Park Jeong-woo, the screenwriter behind such hit local films as "Kwangbokjol Tuksa" ("Jail Breakers - No. 815") and "Chuyuso Supkyoksakon ("Attack the Gas Station!"), has stepped up to direct his first feature and he doesn't fail to deliver. A story about a man and his utter devotion to a craft, "Param-ui Chonsol" ("Dance With The Wind") moves with the smoothness of a waltz and yet has the slyness and energy of a jitterbug.

From salsa to techno, dancing has grown in popularity here, but there was a time when it had a stigma attached to it. Now predominantly viewed as a fun way to shed pounds and make friends, ballroom dancing is also seen as a tool of seduction for the "chebi (swallow)" _ a slang for gigolos out to squeeze money from older women _ in the nation's seedier nightclubs.

Suspected of being tied to this sordid side of dancing is the film's protagonist, Pung-sik (Lee Sung-jae), who begins the film in a hospital nursing mysterious wounds. Eager to catch him admitting to a sizable scam, the police send in Yon-hwa (Park Sol-mi) to go undercover as a patient and befriend the stylish and debonair dancer.
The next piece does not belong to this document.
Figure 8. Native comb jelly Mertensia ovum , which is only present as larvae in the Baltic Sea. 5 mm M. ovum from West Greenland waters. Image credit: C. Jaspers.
Little by little, Yon-hwa finds out how an ordinary salaried man stuck on life's deadening treadmill becomes transformed after meeting an old school friend and professional chebi, Man-su (Kim Soo-ro). For the charismatic yet slightly slimy Man-su, ballroom dancing is just a means to seducing his female preys. But Pung-sik, who reluctantly agrees to take one lesson from Man-su, discovers that it's his true calling with the very first step.

The story really takes off from there, as Pung-sik drops everything in his life, including his wife and child, to go on an obsessive quest to master dancing. Like a spoof of a martial arts flick where the lead character searches far and wide to find the perfect Kung-fu style, Pung-sik's journey takes him to strange and often hilarious places. Some of the best scenes in the film are his meetings with the oddball teachers, who include waltzing homeless drunks, quick-stepping shepherds and Buddhist monks who tango.

Though Pung-sik's devotion to his craft seems unquestionable, it also leads him to a lifestyle that's awfully similar to that of a chebi. Pung-sik insists these sexual relationships, and the money that seems to inevitably find its way into his hands, are merely byproducts of his love of dancing.

The strength of "Dancing", however, is that it never quite resolves the contradiction. Instead, the lyrical film succeeds in showing a man trying to find something pure in a world where art and swindle live hand in hand.